» **Görevler**:
1. Kaynak metinde minik evlerde bulunduğu söylenen her şeyi listeleyin.
2. Kaynak metne göre aşağıdaki soruları yanıtlayın.
(a) Projenin mimarı kimdir?
(b) Bir tiny house kaç metrekaredir?
(c) Mimar, para göndermek isteyenlerden ne yapmalarını istemiştir?

» **Kaynak metin**:
Uzun ömürlü ev
Projenin mimari Zülal Çakıcı, çadır ve konteyner gibi barınaklarda insanların uzun süre yaşamasının mümkün olmadığını belirterek, “Benim amacım doğru bildiğim ve güvendiğim, iyi olduğunu düşündüğüm ‘tiny house’larda yaşamaları. Tiny house bizim evlerimizdeki konforumuzun minik hali, 15 metrekare. Yalıtımı, mutfağı, banyosu ve mobilyası olan minik evler. Bizim inşaat malzemelerimizin, yalıtım malzemelerimizin her birinin bir ısı iletkenlik katsayısı var. Tiny house aynı zamanda çok uzun ömürlü bir ev. İyi korunduğu müddetçe ömrü olmayan bir ev. Bu evlerin maliyeti de yüksek ama ben bu proje için bu evleri basitleştirdim, dolaplarını azalttım, elektriğin hızlı döşenmesi için elektrik planını sadeleştirdim. Tedarikçilerimizden malzeme istedim hiçbiri geri çevirmedi ve milyonlarca liralık bağış malzemesi geldi. Para bağışı yapmak isteyen insanlar da oldu, hiçbir şekilde para kabul etmedim. Para göndermek isteyenlerden ihtiyacımız olan malzemeyi almasını söyledim” dedi.

» **Ham kayıtlar**:
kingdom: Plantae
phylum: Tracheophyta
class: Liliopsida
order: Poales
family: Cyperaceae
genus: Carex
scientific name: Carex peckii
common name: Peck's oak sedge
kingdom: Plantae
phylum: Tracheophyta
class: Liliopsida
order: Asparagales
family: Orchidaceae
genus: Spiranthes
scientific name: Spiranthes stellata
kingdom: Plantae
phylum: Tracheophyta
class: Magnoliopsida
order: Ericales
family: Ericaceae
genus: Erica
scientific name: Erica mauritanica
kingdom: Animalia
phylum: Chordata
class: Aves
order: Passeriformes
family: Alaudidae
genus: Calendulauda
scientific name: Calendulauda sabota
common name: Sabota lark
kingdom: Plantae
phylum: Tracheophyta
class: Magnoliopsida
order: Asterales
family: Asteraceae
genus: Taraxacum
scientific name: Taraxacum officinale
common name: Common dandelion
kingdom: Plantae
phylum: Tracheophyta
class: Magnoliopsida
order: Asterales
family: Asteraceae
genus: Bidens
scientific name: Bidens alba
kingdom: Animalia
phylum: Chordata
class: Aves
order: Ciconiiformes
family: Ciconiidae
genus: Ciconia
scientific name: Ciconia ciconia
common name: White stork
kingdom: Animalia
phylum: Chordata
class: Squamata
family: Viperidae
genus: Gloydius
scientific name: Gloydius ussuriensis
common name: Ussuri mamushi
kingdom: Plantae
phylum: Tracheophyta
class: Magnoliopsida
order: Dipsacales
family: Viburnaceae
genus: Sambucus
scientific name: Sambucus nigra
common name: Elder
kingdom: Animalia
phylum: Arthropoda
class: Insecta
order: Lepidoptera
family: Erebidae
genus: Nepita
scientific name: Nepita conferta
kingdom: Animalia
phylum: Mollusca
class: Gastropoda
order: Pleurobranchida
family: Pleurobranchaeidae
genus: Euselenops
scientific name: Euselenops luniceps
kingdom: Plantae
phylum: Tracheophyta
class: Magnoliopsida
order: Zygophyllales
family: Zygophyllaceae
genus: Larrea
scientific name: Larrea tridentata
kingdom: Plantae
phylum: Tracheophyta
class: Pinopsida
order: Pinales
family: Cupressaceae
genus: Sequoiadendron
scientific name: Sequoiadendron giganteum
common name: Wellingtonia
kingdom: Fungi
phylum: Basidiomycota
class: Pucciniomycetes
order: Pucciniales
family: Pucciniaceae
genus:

» **Görev yanıtları**:
1. Yalıtım, mutfak, banyo, mobilya

2.
(a) Zülal Çakıcı
(b) 15 metrekare
(c) İhtiyaç duyulan malzemeyi almalarını